Pas de pot, c’est le dernier iPhone 19 à quatre mille milliards de pixels et de mille sabords, bain d’huile et double arbre à cames en tête, que vous vous êtes offert pour Noël. Il accuse 1 500 € sur la balance et la carte bleue, et plus grave, tous vos contacts, non sauvegardés, sont sur la puce. D’ailleurs, si vous l’avez sorti, c’est surtout pour impressionner la jolie skieuse que le hasard a placée à côté de vous, tant par votre statut de fashion victim de la tech, ultra-équipé, que par votre audace de photographe. La tentation est alors grande de lever le garde-corps, et de sauter à la poursuite du diamant vert.

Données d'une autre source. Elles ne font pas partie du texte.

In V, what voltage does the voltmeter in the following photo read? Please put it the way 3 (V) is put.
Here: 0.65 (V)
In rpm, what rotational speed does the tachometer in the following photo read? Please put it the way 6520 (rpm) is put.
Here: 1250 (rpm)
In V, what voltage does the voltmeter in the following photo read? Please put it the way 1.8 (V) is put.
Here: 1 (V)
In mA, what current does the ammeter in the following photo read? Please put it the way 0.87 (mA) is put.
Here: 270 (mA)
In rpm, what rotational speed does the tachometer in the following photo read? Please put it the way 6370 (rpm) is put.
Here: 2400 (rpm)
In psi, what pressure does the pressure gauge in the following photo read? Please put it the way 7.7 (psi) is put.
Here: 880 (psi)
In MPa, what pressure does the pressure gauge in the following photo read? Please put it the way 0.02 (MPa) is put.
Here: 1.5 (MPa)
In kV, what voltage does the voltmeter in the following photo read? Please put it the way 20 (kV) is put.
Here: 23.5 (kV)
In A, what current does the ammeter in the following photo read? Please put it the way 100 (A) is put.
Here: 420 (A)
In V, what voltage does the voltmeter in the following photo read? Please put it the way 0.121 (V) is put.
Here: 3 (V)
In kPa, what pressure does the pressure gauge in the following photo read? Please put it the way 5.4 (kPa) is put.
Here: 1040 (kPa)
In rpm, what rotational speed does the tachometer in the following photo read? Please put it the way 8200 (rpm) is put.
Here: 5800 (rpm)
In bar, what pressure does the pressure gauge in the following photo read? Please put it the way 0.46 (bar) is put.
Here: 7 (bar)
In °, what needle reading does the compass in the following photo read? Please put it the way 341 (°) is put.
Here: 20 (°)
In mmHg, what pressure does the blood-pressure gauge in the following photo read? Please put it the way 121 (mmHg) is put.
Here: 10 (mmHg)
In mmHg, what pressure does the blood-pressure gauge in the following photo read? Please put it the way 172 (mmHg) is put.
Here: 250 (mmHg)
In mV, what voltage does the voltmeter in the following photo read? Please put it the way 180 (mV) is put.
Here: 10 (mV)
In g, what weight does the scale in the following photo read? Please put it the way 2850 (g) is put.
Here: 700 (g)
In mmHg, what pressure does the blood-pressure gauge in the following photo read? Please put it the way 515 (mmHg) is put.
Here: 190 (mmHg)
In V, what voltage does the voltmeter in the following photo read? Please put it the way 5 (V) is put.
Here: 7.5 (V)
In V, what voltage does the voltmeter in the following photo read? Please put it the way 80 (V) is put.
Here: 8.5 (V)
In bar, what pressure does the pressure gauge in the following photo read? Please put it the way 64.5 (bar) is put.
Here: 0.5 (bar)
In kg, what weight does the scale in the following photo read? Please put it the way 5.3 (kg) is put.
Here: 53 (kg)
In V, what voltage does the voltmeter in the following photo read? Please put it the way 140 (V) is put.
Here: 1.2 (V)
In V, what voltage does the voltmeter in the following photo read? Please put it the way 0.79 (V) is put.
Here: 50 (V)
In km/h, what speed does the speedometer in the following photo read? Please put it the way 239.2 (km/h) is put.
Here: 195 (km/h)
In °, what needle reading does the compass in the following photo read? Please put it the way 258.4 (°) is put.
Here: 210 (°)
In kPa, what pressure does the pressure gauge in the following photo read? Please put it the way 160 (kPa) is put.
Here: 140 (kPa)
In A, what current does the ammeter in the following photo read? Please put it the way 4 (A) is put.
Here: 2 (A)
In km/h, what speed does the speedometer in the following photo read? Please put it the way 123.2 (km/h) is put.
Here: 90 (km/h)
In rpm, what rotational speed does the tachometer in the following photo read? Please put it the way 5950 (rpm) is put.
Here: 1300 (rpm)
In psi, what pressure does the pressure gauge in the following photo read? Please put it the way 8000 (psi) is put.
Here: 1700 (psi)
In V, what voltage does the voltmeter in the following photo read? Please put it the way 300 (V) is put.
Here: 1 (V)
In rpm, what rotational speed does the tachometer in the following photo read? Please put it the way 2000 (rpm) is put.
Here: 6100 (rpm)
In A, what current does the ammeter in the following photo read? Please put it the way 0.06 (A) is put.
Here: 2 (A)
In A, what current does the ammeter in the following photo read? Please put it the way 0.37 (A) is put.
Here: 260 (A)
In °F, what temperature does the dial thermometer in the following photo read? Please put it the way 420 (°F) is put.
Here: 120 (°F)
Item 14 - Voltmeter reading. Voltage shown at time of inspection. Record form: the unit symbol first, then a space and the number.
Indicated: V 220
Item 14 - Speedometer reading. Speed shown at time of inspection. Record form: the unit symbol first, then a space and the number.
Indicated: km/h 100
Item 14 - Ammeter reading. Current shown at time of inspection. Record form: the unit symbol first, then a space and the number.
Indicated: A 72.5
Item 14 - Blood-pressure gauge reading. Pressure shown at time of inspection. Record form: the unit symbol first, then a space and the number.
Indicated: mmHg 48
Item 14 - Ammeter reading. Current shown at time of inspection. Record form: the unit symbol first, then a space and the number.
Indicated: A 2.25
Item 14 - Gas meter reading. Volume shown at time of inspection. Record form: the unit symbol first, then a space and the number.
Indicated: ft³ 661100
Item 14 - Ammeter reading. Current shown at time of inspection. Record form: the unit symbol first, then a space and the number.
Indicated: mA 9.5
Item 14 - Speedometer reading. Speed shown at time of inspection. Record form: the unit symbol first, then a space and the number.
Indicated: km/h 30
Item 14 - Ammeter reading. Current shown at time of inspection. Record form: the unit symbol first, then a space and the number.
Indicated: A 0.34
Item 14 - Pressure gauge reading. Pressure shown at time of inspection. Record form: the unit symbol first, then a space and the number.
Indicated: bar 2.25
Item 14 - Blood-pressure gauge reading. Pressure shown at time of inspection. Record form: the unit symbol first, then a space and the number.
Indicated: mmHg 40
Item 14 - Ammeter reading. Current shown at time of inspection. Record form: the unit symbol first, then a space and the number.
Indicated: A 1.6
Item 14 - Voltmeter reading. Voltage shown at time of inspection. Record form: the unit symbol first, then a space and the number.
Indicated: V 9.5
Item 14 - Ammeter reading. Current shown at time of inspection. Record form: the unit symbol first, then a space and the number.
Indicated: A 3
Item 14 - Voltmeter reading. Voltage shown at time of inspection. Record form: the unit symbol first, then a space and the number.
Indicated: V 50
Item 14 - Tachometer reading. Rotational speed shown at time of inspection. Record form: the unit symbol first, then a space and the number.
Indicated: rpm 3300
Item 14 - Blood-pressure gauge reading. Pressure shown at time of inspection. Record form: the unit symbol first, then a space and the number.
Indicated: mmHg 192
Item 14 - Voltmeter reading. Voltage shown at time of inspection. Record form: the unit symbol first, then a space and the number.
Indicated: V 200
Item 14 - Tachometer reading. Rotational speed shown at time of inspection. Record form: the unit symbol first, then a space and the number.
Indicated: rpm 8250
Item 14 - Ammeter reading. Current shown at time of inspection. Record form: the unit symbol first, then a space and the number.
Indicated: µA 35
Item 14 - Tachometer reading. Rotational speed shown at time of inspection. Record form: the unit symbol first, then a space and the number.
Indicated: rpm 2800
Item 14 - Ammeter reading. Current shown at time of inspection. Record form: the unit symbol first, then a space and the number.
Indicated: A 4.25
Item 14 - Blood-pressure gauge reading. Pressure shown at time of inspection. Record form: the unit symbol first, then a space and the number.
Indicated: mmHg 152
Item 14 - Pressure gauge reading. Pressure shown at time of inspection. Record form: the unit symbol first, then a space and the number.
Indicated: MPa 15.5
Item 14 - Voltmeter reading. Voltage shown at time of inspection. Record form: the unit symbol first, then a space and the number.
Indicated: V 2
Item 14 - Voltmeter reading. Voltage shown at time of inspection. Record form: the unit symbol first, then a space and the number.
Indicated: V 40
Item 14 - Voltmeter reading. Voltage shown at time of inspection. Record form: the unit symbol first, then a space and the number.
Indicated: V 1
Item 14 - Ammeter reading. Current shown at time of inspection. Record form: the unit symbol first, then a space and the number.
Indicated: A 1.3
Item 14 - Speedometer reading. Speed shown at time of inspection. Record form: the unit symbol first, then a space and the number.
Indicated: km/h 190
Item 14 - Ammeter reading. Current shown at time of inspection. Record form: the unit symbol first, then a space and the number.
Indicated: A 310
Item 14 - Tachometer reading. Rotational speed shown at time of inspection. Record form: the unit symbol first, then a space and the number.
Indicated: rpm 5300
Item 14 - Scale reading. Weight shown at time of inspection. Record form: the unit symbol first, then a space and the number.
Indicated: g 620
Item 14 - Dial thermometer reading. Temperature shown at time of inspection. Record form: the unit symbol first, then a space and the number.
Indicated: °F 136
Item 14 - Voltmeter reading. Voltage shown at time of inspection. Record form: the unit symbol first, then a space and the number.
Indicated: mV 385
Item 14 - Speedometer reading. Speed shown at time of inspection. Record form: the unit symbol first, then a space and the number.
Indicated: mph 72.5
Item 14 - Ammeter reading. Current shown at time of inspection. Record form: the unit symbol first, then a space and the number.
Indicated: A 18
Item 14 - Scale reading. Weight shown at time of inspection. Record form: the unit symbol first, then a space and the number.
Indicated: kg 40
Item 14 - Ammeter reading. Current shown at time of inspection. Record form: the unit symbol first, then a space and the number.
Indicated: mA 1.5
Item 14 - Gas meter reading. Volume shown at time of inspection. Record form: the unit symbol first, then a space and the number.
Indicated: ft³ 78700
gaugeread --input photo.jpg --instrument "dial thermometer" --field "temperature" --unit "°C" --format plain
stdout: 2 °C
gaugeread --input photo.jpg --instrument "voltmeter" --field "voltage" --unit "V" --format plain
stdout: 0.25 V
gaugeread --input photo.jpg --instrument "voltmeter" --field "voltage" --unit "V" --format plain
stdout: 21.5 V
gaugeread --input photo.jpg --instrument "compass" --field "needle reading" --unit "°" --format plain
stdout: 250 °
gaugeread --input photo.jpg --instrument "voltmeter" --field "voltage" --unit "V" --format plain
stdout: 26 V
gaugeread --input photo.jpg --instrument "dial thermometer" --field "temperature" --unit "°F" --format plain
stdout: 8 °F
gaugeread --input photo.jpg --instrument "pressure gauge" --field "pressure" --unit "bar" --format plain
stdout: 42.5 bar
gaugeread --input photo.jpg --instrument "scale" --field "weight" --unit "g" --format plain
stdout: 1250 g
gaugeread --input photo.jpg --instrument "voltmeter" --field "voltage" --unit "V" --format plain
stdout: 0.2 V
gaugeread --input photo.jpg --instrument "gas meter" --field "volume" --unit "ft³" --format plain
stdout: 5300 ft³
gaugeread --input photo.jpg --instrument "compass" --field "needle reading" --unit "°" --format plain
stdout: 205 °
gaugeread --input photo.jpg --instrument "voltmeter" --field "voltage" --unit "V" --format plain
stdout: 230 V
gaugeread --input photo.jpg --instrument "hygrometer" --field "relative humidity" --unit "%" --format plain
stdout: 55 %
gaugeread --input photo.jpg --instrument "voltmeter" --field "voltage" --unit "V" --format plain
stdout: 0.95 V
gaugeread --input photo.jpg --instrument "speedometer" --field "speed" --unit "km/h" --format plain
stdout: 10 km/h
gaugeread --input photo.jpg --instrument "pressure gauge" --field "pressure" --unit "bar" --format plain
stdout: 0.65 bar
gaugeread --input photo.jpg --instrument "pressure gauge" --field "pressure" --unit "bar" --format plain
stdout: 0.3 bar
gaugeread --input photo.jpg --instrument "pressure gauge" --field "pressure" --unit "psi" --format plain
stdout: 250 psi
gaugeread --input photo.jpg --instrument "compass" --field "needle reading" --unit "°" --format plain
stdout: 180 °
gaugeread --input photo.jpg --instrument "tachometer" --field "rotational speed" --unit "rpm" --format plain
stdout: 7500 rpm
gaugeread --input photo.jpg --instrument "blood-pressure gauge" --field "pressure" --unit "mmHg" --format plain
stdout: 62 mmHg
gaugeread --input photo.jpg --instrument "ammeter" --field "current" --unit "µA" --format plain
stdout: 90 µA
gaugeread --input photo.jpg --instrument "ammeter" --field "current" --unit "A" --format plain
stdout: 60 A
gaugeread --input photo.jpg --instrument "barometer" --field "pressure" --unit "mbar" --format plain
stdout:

« Le bon conseil, c’est de ne rien faire »
« Surtout pas ! », s’exclame Laurent Deléglise, directeur général de la Soremet, exploitant du domaine skiable des Sybelles, le quatrième de France. C’est triste, mais dans ce cas-là, le bon conseil, c’est de ne rien faire. Sur le moment, tout au moins. Une fois arrivé au sommet, il faut bien se poser la question : « Étais-je en train de survoler une piste, ou non ? »
Dans le premier cas, on peut tenter sa chance, sortir tout son talent de chamois de bronze pour filer direct à l’aplomb du lieu du désastre. Avec un peu de bonne étoile, le bijou de technologie sera posé là bien sagement, attendant son seigneur et maître.
« Mais plus probablement, il sera enfoui, et vous ne le retrouverez pas », prévient Laurent Deléglise. Dans l’intervalle, des centaines de skieurs seront passées, la neige aura bougé. Au pire, un coup de carre aussi précis qu‘involontaire aura prestement coupé l’appareil en deux.
Deuxième hypothèse : le siège passait, à ce moment-là, dans le ciel hors d’une piste. Là, le verdict est sans appel : on n’y va pas. Au sol, c’est non sécurisé, dangereux, avec des arbres et des cailloux partout. Pas la peine d’y laisser une jambe en plus. La précieuse prothèse va y rester un certain temps.
« Au printemps, il y a des journées citoyennes pour nettoyer sous les lignes »
Mais tout n’est pas perdu. « Au printemps, il y a des journées citoyennes pour nettoyer sous les lignes », rappelle Laurent Deléglise. Car il n’en tombe pas que des téléphones. Mégots, bouteilles en plastique, gants, bonnets, papiers gras, témoignent à chaque fin d’hiver de l’imprudence ou du je-m’en-fichisme de quelques, rares mais trop visibles, usagers des remontées.
Portez-vous donc volontaire, faites ainsi une bonne action, et (peut-être…) récupérez votre bien, sans doute un peu défraîchi.
Et surtout, expliquez tout cela à la jolie skieuse. Avec un peu de chance, elle sera éblouie par votre côté flegmatique, détaché des choses matérielles, soucieux de l’environnement et de la sécurité. Et ça, ça n’a pas de prix.